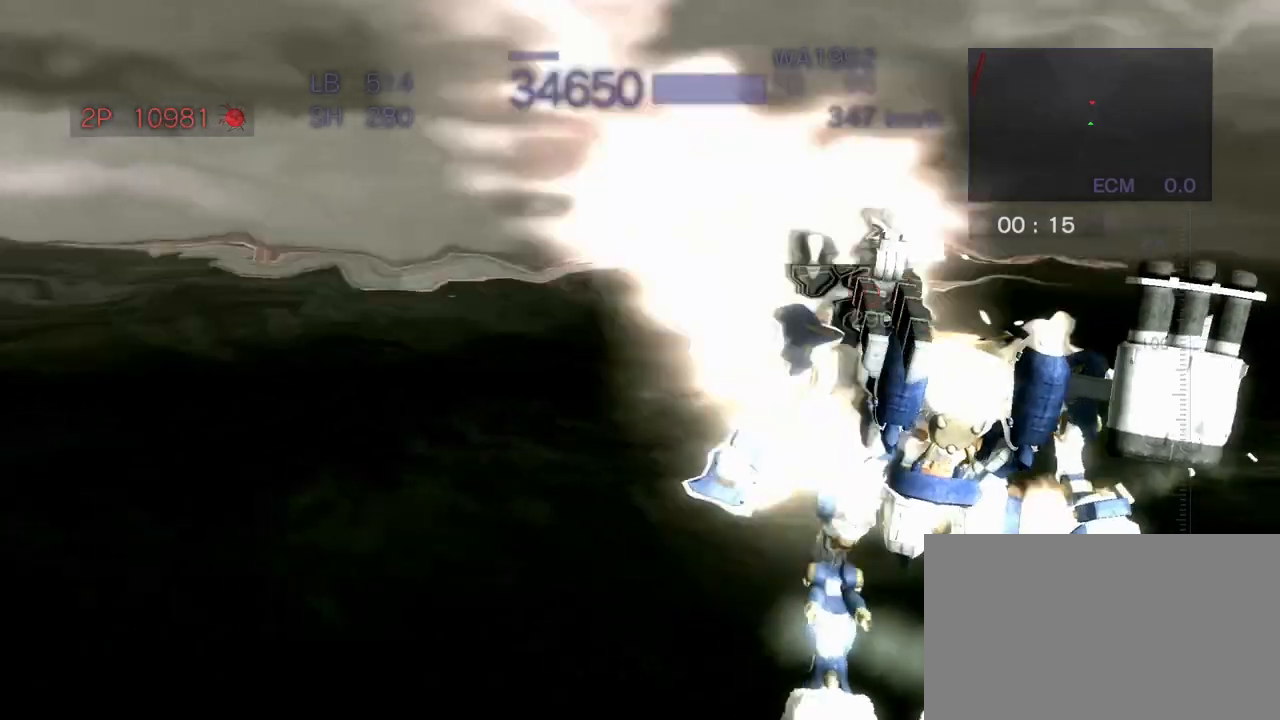
{"dt_ms": 500, "buttons": ["CROSS", "CIRCLE", "R2"], "left_stick": "down-right", "events": [[83, "SQUARE", "up"], [167, "left_stick", "down"], [217, "SQUARE", "down"], [317, "left_stick", "down-right"], [333, "SQUARE", "up"]]}
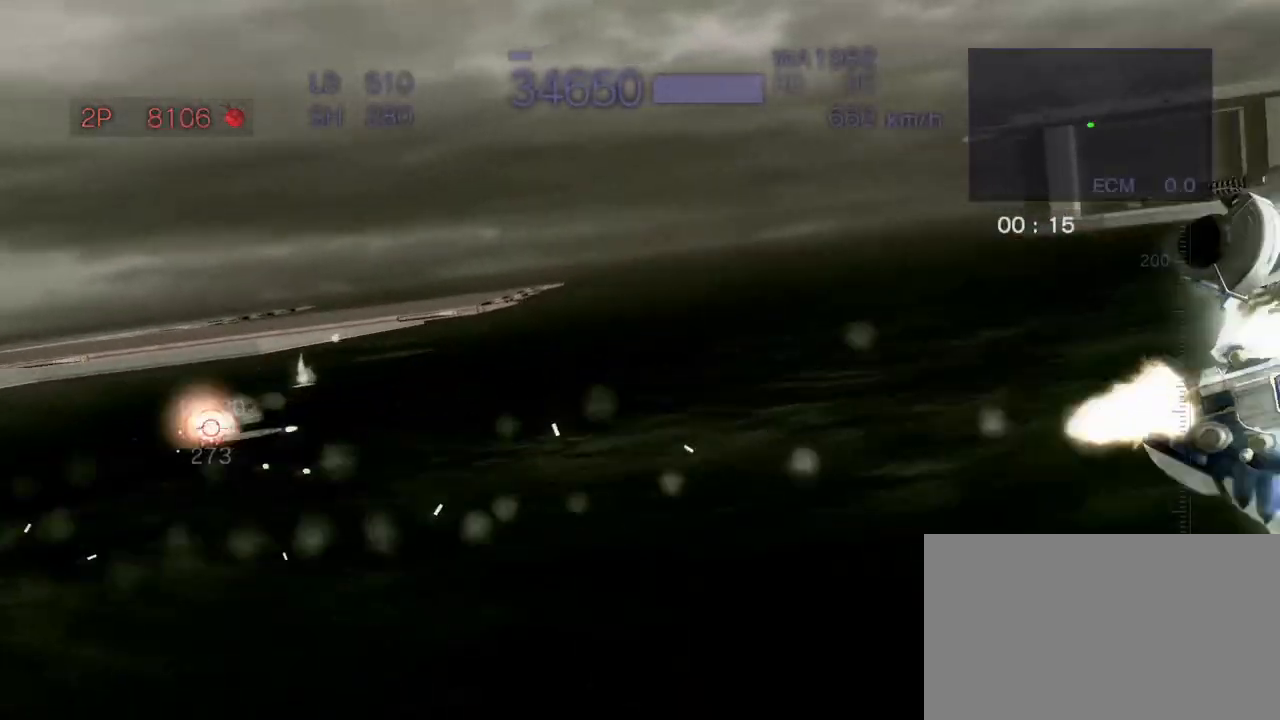
{"dt_ms": 500, "buttons": ["CROSS", "CIRCLE", "R2"], "left_stick": "down-left", "events": [[33, "left_stick", "center"], [83, "CROSS", "up"], [367, "left_stick", "down-left"], [433, "CROSS", "down"]]}
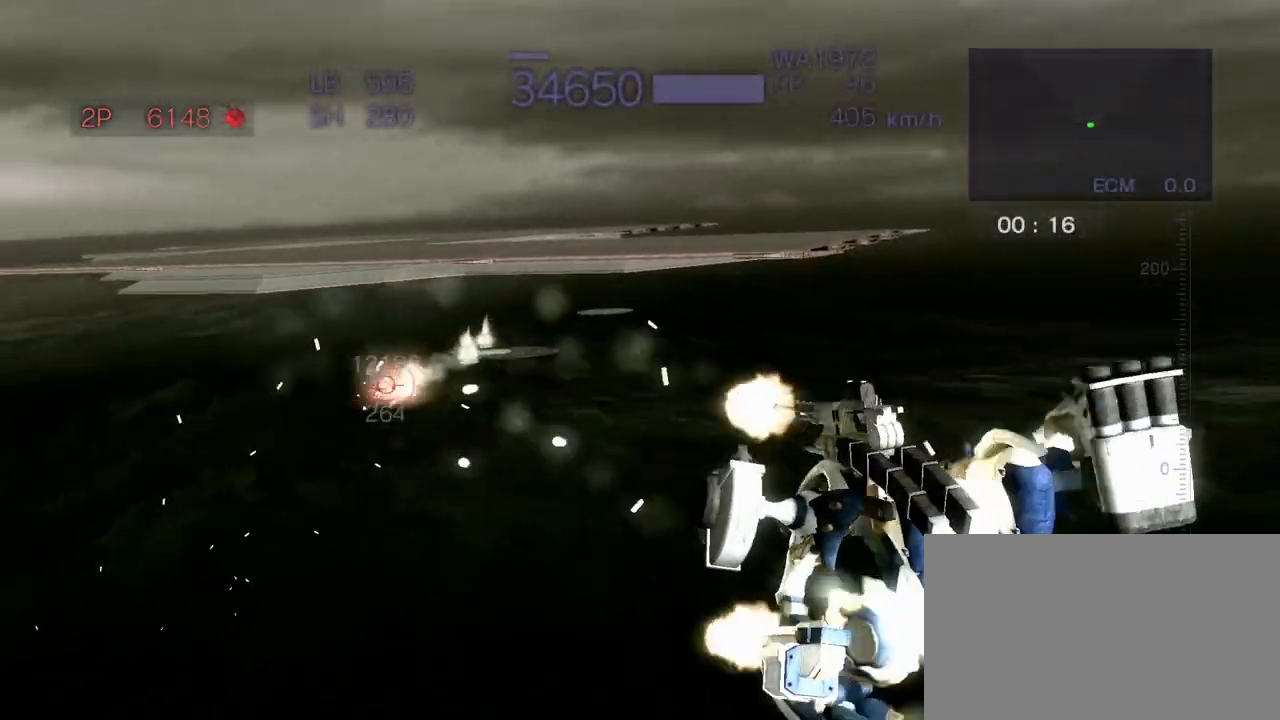
{"dt_ms": 500, "buttons": ["CROSS", "CIRCLE", "R2"], "left_stick": "down-right"}
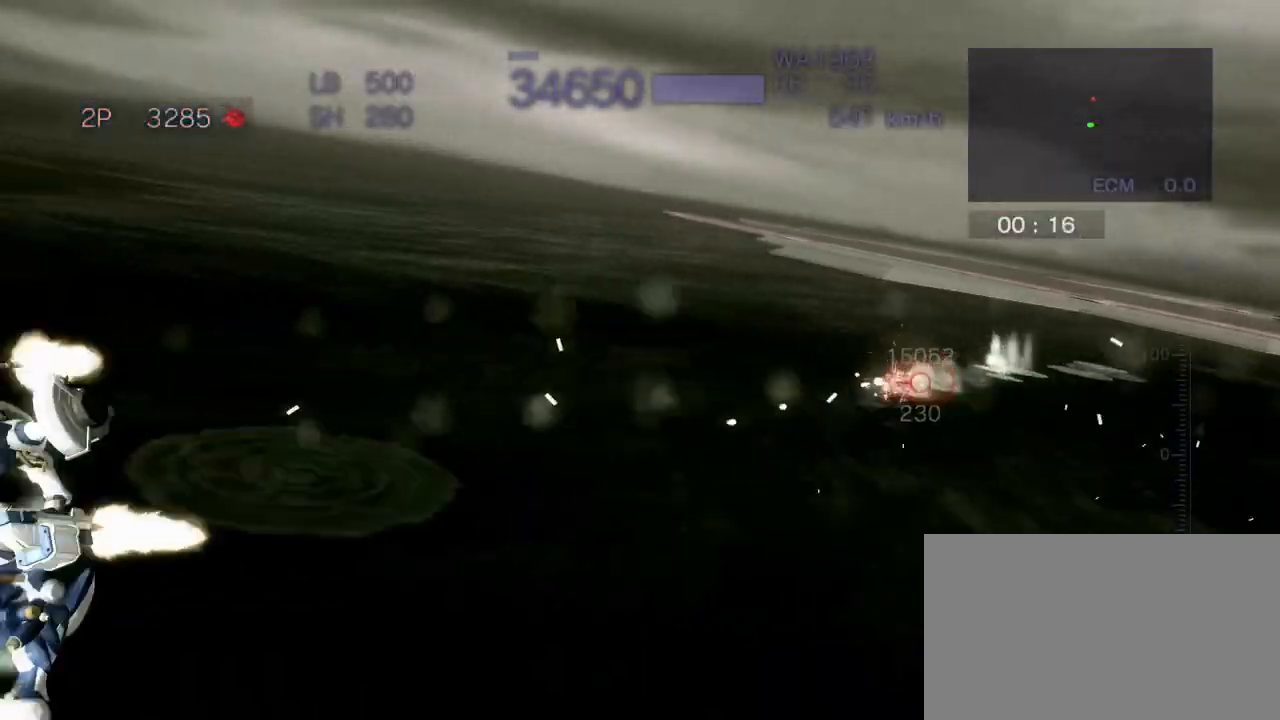
{"dt_ms": 500, "buttons": ["CROSS", "CIRCLE", "R2"], "left_stick": "right"}
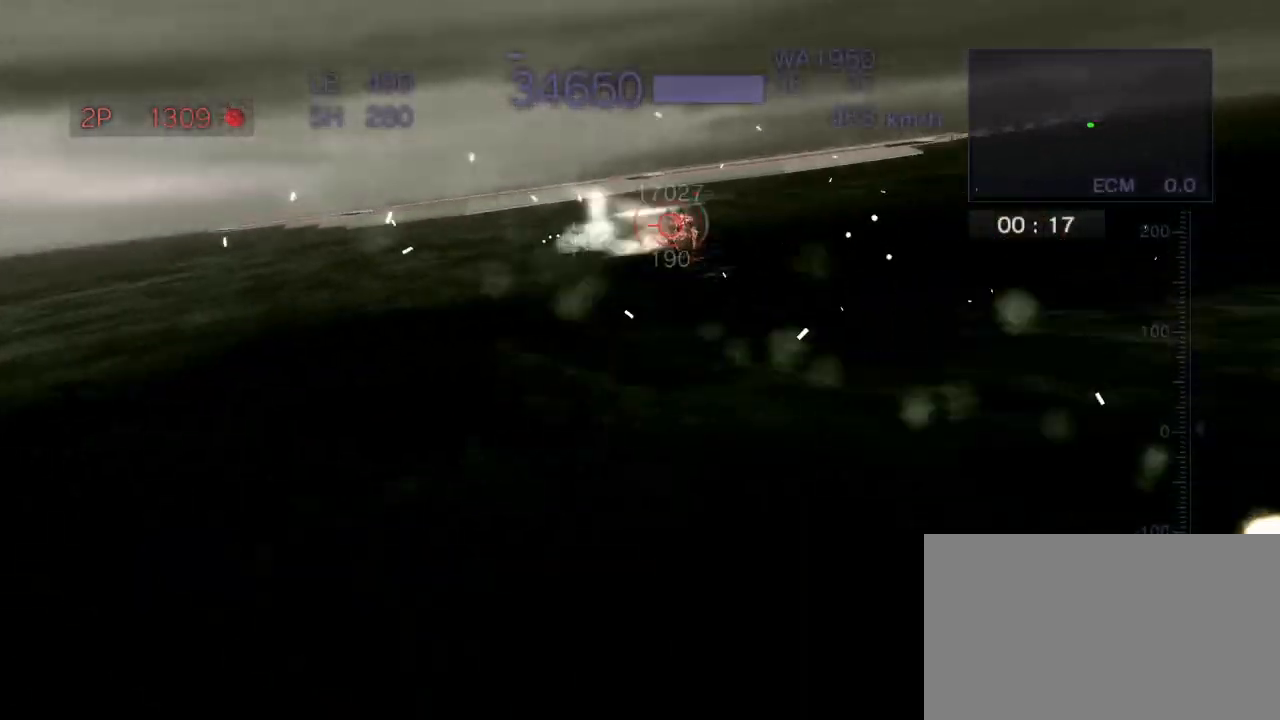
{"dt_ms": 1000, "buttons": ["CIRCLE", "R2"], "left_stick": "right"}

**EXERCISE REQUIREMENTS**
Copy out all lines from the material above that contain the string "right".

**WRITTEN RESPONSE**
{"dt_ms": 500, "buttons": ["CROSS", "CIRCLE", "R2"], "left_stick": "down-right", "events": [[83, "SQUARE", "up"], [167, "left_stick", "down"], [217, "SQUARE", "down"], [317, "left_stick", "down-right"], [333, "SQUARE", "up"]]}
{"dt_ms": 500, "buttons": ["CROSS", "CIRCLE", "R2"], "left_stick": "down-right"}
{"dt_ms": 500, "buttons": ["CROSS", "CIRCLE", "R2"], "left_stick": "right"}
{"dt_ms": 1000, "buttons": ["CIRCLE", "R2"], "left_stick": "right"}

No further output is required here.